§ About this exercise
For each line in the data below that holds "lines", return a copy.

§ Source data
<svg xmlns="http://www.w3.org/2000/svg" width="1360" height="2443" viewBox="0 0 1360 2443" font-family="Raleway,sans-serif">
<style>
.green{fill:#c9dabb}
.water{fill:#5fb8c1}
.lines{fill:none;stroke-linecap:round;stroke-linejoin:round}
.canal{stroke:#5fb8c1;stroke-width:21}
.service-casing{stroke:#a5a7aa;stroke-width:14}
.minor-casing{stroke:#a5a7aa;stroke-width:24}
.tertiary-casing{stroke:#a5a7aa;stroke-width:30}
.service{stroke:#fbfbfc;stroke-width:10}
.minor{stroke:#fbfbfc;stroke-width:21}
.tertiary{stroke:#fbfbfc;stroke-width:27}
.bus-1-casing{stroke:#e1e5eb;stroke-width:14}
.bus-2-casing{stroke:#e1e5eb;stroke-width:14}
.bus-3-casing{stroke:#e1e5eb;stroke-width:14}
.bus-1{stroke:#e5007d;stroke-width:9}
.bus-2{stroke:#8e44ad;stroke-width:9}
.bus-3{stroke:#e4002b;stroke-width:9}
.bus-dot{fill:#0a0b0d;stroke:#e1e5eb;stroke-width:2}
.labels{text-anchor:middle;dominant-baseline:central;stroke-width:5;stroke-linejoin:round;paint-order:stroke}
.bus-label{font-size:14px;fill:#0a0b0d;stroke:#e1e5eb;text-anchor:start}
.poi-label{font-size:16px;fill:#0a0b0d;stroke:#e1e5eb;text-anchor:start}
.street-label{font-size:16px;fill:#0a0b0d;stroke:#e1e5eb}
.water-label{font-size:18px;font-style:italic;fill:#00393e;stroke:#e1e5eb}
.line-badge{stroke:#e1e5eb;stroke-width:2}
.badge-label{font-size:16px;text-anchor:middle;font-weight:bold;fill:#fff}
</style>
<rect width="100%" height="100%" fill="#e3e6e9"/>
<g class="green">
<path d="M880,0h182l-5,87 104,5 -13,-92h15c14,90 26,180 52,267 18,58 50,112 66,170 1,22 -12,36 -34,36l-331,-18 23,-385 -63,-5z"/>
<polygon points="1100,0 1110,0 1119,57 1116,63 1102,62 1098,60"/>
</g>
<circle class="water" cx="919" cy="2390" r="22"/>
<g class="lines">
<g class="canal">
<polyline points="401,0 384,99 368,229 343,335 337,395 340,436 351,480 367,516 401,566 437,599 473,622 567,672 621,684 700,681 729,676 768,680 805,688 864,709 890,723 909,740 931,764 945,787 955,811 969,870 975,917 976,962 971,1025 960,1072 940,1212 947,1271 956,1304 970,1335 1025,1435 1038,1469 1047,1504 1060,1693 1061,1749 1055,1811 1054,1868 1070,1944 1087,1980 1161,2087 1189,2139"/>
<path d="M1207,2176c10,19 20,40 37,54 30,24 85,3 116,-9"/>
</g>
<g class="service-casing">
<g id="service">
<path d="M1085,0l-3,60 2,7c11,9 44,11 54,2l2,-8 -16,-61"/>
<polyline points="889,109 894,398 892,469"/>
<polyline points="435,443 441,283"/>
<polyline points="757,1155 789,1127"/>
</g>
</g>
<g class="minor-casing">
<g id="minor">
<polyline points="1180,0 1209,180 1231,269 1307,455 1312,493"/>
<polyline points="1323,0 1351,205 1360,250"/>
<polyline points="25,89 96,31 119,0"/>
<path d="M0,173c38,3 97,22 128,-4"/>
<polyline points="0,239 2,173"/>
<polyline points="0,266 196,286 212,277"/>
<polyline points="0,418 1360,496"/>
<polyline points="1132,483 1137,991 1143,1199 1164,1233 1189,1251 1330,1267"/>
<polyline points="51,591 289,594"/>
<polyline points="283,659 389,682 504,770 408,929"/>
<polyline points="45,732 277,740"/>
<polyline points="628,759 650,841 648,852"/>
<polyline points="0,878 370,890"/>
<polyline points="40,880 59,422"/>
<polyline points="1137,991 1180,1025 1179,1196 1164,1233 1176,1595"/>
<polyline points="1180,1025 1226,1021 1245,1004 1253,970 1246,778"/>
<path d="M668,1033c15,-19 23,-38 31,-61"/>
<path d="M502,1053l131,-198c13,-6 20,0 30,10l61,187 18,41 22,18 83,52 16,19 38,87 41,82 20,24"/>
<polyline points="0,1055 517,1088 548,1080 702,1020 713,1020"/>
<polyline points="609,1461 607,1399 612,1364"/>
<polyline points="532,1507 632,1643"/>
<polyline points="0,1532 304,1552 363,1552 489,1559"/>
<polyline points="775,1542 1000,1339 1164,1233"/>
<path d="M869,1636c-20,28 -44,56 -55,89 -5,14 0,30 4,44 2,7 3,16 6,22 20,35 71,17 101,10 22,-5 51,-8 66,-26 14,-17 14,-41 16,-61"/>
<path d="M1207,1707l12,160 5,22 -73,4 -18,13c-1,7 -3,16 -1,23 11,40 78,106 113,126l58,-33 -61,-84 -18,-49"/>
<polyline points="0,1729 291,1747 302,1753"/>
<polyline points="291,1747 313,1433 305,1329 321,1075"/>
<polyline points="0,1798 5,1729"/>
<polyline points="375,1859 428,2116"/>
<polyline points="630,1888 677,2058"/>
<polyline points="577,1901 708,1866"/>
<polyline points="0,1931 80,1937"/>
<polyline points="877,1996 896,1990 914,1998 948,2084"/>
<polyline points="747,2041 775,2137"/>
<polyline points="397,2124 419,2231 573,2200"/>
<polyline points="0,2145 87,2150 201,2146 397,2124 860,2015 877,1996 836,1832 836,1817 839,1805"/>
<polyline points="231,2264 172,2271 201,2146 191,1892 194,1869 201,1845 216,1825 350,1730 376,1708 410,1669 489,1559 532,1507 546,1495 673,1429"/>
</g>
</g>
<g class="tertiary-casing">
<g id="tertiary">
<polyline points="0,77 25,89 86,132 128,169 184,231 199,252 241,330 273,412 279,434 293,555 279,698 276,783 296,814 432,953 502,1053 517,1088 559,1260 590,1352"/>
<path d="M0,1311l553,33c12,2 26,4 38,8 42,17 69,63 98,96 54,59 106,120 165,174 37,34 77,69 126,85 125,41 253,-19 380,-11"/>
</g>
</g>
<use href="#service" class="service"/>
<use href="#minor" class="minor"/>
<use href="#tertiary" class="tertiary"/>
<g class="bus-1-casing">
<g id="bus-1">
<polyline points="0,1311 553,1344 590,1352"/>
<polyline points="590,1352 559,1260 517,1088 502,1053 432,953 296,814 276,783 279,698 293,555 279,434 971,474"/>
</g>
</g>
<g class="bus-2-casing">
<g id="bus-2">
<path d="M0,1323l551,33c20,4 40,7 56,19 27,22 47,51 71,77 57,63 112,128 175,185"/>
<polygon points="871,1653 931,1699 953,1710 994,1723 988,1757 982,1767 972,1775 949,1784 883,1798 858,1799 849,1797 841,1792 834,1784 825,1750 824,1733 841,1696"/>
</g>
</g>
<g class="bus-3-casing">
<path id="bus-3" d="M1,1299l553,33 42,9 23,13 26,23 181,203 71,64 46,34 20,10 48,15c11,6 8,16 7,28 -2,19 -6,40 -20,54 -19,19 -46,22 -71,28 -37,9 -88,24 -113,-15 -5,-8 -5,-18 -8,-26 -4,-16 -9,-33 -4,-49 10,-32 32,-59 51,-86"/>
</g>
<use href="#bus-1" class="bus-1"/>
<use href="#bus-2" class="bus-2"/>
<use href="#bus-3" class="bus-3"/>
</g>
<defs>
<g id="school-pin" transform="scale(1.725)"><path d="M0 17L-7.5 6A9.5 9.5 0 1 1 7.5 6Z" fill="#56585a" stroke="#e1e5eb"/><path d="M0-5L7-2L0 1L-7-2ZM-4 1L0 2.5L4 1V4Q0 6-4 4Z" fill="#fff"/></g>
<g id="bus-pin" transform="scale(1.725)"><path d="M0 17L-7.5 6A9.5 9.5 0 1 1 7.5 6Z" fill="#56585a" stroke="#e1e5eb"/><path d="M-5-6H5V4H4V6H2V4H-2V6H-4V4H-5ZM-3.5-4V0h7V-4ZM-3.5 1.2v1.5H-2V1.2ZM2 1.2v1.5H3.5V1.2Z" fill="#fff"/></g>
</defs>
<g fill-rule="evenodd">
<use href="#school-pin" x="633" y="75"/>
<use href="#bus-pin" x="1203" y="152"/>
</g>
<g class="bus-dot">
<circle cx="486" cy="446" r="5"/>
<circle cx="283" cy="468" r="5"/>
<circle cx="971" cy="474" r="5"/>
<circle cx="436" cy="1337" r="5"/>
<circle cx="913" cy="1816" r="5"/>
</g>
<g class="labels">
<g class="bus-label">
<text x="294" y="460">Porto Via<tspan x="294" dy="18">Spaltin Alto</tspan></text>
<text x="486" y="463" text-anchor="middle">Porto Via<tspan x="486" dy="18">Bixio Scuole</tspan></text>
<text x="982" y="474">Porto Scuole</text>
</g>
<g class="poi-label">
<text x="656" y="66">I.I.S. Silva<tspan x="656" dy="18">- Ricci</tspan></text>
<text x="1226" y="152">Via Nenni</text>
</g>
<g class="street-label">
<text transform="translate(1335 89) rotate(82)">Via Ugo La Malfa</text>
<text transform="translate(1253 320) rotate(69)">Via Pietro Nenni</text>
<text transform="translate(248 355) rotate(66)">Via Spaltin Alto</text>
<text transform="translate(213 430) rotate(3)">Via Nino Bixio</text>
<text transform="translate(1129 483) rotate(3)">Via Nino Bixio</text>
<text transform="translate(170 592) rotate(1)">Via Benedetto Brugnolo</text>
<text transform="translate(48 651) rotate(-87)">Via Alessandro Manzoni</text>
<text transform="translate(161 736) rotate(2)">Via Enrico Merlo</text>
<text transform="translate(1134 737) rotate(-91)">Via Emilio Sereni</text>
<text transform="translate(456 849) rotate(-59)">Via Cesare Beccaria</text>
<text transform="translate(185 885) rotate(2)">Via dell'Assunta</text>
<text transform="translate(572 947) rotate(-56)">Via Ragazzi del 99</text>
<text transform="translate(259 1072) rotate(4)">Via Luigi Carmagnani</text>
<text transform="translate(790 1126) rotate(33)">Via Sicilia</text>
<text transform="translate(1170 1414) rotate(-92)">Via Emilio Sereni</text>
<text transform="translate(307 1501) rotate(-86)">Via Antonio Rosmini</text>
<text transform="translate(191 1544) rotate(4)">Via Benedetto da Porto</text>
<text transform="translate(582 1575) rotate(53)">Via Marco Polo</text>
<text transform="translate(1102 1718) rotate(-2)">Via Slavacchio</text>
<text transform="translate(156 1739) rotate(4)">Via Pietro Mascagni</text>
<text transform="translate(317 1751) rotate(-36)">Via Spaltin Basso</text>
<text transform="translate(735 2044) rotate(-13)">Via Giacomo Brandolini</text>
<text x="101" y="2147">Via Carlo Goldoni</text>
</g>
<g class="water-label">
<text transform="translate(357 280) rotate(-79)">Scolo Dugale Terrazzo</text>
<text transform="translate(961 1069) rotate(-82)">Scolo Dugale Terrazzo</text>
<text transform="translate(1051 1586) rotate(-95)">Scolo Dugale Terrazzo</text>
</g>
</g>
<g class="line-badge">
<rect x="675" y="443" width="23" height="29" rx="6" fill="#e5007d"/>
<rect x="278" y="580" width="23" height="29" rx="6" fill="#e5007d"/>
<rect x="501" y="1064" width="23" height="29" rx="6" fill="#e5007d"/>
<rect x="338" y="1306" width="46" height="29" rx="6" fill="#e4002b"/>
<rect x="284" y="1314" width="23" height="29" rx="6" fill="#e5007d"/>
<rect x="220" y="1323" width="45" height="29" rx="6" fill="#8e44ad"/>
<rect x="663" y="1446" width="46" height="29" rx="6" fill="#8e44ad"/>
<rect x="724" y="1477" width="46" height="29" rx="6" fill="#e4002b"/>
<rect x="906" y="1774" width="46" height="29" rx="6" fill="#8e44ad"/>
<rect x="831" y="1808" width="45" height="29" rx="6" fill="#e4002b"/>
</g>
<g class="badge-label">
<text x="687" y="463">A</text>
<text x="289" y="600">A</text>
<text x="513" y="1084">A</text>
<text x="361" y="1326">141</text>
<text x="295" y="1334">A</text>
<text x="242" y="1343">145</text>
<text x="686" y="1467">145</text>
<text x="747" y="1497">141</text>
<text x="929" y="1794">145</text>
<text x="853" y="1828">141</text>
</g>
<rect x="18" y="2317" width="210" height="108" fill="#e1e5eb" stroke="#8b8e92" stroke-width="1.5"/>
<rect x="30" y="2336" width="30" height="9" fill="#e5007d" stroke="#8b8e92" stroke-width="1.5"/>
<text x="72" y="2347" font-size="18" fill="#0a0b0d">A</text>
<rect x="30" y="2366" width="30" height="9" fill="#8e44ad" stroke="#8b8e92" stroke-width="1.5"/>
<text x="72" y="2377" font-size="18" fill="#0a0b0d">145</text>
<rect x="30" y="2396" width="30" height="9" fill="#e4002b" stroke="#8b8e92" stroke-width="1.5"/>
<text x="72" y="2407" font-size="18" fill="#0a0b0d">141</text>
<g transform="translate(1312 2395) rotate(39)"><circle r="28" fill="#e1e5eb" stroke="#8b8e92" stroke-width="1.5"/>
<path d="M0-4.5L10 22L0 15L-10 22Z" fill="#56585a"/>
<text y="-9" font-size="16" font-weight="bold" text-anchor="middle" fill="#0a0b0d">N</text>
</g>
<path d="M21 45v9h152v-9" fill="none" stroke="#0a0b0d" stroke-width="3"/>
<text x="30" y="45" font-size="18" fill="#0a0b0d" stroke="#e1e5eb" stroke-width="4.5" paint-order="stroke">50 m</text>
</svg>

§ Written answer
.lines{fill:none;stroke-linecap:round;stroke-linejoin:round}
<g class="lines">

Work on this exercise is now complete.